§ ACTION ITEM: In the listing below, every line with the word "Gosling" needs to be copied.

§ RECORDED INFORMATION:
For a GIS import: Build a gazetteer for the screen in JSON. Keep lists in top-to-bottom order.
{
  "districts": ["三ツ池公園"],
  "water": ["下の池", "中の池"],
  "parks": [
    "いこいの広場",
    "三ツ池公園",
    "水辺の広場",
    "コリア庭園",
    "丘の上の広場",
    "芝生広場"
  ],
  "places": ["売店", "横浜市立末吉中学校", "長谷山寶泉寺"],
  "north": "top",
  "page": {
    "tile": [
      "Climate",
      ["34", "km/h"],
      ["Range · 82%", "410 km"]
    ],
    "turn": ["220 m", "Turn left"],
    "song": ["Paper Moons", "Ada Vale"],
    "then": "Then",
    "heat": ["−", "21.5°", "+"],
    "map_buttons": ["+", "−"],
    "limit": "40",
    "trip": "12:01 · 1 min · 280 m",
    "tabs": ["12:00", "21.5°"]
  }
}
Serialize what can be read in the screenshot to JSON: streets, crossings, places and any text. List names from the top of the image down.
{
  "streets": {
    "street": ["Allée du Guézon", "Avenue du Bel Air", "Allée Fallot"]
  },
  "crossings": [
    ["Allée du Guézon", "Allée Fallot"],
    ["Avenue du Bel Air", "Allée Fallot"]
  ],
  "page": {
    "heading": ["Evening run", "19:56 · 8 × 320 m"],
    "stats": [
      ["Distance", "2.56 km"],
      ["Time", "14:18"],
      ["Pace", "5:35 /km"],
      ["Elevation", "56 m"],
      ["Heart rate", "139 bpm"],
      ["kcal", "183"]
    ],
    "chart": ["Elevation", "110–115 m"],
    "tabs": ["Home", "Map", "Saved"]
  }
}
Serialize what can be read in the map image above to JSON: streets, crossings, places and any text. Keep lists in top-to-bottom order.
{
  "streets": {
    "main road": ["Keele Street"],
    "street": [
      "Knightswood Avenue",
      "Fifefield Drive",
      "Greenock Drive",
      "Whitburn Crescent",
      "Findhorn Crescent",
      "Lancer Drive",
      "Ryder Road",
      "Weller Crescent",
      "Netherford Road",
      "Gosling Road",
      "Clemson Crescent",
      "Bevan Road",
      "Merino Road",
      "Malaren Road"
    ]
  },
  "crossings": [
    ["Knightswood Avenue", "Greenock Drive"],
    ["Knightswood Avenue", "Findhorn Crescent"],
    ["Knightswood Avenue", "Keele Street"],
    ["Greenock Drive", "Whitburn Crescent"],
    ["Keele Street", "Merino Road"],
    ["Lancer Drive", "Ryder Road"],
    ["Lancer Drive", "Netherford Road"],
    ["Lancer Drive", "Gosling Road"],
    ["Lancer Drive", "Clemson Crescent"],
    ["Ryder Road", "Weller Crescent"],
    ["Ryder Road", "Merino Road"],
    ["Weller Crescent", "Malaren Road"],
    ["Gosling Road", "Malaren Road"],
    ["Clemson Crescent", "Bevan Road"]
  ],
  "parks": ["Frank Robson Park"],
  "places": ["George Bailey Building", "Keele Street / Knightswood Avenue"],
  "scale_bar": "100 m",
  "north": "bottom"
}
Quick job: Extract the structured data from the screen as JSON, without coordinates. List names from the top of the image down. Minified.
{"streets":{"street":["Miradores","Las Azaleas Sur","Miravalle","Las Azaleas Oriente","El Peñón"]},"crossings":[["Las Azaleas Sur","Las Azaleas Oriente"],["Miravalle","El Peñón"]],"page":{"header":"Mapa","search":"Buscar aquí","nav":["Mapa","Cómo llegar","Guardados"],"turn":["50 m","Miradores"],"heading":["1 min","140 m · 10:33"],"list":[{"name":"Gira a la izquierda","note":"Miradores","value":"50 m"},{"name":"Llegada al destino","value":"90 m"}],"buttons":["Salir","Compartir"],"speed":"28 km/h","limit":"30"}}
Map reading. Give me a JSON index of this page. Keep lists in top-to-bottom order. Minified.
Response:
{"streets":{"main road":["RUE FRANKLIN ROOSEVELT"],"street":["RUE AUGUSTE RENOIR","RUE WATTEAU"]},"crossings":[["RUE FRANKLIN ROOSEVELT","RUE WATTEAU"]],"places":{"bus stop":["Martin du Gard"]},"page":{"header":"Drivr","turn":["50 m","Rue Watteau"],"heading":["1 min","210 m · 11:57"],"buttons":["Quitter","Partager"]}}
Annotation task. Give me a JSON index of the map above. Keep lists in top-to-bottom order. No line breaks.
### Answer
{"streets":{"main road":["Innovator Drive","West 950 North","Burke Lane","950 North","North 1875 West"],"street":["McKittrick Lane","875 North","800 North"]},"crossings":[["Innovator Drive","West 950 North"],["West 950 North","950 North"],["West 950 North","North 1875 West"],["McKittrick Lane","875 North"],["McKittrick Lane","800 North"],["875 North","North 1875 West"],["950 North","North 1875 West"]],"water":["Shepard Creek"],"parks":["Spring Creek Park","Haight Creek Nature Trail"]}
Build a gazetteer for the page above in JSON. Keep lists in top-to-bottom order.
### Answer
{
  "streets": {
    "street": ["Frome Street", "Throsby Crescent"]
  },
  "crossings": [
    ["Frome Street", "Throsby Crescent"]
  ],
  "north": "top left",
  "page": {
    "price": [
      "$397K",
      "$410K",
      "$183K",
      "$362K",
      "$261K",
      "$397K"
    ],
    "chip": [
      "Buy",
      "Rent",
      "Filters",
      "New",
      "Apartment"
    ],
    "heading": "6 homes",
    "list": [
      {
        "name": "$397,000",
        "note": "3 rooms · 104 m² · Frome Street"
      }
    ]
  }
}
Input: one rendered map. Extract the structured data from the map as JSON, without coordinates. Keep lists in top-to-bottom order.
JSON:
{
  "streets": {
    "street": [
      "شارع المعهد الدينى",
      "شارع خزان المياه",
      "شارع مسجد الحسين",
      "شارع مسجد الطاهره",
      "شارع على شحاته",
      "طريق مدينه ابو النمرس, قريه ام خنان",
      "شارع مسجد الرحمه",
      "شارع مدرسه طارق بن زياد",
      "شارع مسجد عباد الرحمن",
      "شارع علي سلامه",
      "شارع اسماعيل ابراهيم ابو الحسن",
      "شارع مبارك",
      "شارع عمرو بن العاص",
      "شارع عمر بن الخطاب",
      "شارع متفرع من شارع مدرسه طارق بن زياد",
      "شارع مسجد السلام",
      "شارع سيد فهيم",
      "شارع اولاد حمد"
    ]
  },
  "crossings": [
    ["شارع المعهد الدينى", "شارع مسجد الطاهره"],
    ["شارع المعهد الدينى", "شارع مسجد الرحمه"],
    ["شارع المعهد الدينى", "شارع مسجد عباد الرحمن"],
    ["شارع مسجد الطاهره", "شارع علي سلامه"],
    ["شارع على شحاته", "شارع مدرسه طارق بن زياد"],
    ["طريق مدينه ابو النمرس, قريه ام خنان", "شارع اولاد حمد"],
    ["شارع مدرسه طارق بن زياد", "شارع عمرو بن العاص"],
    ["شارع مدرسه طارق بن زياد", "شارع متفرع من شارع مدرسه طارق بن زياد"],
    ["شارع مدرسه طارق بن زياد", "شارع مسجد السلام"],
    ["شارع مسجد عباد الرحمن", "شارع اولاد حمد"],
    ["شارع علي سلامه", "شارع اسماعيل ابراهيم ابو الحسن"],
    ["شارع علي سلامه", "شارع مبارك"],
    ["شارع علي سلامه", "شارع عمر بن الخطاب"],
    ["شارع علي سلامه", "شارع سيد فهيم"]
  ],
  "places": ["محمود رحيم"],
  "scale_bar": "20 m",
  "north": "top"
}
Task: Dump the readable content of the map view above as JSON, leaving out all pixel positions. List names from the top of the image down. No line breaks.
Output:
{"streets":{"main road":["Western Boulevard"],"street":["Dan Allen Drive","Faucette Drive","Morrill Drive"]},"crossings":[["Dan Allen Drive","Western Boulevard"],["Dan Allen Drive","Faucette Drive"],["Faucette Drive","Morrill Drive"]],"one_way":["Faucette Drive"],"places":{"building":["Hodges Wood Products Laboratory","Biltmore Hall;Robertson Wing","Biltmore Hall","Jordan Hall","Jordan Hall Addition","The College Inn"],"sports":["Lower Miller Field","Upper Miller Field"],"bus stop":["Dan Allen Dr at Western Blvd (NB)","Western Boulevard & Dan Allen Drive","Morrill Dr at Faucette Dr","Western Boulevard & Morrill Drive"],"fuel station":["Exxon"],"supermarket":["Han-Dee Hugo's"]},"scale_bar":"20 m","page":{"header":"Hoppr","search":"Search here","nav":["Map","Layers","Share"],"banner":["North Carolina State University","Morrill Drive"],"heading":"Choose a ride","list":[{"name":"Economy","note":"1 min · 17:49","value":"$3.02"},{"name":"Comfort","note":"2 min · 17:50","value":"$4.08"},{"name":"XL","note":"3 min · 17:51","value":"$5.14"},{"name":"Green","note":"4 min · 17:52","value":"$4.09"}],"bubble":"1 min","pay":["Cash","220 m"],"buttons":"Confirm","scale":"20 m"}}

§ RESPONSE FOR THIS EXERCISE:
      "Gosling Road",
    ["Lancer Drive", "Gosling Road"],
    ["Gosling Road", "Malaren Road"],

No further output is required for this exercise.